Mary Burns was born near Chicago, Illinois and moved to Canada during the Vietnam War protest years. A former journalist and documentary filmmaker, she turned to fiction and playwriting and eventually a teaching career as professor of Creative Writing, specialising in fiction, drama and personal narrative. She has two daughters, Elisabeth and Annie, and lives just north of Vancouver on the beautiful Sunshine Coast of British Columbia.

Mary turned from journalism to fiction writing in her thirties. Her first collection of short stories, Suburbs of the Arctic Circle, was awarded the Canadian Literary Press Group’s Writer’s Choice honour. Since then, she has published another collection of short stories, four novels and a non-fiction book about snow geese and perception. Her most recent novel, The Reason for Time, was selected as a ‘Must Read’ Chicago book, named as an Editor’s Choice in the Historical Novels Review, and was a finalist for the Foreword Reviews Indie award.

‘Dérangement’ follows a mother trying to protect her children from the dangerous world around them.

Enjoy!

 

Îles de la Madeleine (Magdalen Islands) Canada, 1771

The sea itself feared to swallow a race bold enough to unknot her watery roots… where the giant seaweed moors the horizon to the setting sun.

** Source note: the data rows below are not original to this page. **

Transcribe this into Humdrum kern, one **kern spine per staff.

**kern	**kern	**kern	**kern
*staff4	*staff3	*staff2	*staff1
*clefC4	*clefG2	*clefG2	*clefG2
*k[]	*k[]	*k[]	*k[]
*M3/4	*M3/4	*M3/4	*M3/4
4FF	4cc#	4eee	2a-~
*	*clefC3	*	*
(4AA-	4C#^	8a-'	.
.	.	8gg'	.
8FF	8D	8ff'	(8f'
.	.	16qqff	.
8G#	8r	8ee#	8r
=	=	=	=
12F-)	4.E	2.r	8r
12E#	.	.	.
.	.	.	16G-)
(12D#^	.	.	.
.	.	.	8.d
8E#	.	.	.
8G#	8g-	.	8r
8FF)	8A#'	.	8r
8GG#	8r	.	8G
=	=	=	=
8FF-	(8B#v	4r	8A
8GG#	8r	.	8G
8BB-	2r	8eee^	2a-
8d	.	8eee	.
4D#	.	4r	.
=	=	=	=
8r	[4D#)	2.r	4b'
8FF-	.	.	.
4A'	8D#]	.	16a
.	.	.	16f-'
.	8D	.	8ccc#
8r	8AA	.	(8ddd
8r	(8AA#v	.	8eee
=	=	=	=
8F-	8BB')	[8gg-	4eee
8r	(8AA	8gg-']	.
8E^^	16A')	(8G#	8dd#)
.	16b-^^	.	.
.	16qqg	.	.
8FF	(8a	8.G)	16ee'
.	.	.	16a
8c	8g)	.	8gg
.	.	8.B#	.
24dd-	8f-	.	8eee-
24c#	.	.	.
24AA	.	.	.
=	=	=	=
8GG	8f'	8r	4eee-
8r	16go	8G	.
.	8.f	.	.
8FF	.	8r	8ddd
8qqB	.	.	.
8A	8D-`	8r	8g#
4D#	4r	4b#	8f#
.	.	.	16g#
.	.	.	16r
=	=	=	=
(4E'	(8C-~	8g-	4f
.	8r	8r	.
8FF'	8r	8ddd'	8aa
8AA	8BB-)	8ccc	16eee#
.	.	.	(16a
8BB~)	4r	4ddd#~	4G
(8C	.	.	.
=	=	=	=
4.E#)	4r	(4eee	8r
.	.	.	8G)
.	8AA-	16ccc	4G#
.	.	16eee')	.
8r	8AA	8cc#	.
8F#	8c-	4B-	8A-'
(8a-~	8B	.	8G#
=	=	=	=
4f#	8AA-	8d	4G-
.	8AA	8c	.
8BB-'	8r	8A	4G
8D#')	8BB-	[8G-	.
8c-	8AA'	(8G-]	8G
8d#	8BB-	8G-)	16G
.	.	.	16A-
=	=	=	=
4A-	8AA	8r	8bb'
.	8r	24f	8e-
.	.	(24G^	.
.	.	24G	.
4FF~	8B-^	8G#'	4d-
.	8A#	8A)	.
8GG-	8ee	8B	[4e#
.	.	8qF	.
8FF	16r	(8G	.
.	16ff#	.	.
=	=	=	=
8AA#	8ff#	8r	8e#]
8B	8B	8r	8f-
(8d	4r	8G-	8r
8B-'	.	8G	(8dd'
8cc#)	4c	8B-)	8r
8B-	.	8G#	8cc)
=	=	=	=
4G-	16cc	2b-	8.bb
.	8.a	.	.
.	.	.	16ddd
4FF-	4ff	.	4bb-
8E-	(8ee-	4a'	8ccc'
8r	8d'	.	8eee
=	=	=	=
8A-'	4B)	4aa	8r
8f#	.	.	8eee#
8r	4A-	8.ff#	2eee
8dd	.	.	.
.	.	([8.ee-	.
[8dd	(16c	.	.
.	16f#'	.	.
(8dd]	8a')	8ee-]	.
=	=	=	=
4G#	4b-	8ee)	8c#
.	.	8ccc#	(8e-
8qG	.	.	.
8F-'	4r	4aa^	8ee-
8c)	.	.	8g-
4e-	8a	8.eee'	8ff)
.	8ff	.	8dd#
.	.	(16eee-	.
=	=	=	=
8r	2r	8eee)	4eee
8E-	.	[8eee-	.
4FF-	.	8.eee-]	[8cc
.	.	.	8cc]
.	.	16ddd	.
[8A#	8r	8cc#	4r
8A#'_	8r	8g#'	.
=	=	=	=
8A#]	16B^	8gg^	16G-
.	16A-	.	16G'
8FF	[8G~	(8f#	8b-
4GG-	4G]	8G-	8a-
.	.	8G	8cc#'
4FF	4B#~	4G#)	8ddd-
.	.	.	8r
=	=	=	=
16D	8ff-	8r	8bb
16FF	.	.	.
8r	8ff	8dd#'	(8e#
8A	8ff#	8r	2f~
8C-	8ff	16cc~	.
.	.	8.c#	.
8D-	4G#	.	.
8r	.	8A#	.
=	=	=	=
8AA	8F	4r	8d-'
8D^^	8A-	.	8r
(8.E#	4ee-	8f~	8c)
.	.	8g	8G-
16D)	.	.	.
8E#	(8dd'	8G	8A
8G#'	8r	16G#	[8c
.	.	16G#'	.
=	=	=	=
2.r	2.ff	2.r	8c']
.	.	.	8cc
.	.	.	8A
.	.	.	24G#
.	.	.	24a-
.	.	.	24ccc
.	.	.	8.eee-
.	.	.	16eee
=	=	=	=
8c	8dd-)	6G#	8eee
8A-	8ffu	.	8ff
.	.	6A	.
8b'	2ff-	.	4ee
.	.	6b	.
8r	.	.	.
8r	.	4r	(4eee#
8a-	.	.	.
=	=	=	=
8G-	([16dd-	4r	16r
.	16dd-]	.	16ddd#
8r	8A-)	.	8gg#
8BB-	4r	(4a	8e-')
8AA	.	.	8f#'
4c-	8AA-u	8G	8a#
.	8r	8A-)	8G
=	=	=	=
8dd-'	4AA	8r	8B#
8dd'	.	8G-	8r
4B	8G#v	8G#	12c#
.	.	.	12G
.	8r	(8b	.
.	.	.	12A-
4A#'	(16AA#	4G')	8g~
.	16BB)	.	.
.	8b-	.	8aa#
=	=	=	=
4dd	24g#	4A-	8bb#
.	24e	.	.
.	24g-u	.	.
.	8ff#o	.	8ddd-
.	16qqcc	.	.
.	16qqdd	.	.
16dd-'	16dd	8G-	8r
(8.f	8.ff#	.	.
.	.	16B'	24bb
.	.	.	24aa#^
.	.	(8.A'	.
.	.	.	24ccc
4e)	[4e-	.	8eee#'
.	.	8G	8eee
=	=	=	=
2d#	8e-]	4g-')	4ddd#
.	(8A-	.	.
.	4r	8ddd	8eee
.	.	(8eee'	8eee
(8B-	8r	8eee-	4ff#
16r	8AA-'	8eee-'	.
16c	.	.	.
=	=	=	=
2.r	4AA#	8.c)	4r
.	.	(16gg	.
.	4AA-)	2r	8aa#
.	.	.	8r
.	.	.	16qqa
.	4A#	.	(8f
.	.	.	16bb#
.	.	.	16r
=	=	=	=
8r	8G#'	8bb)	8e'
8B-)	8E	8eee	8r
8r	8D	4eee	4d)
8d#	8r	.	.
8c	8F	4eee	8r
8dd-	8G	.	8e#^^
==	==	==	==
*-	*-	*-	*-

Antonine Maillet, Pélagie la Charette

 

Marie-Andrée Le Blanc has never heard of the god Aeolus, nor the Aeolian harp whose name he inspired, but oh does she know the repertoire of the wind. Every lament, every chorus the needles of the spruce sing. The faint whistles of the blackpoll warbler enter like breath wakening a flute, the owl hoots in a different register and louder. The pluck, pluck, plucking of a single string when a loose wire slaps against tin. Often these night sounds anoint her sleep. Tonight, they compete with a howling from inside her that overwhelms the respiration of the four children spread out on the same bed and the sighs of the infant huddled against her. Does it mean the presence of the Holy Spirit is strong? She tries to make herself believe it, but her faith has suffered. Though she does not know there is a God of the wind, only the wind might respond to her prayers.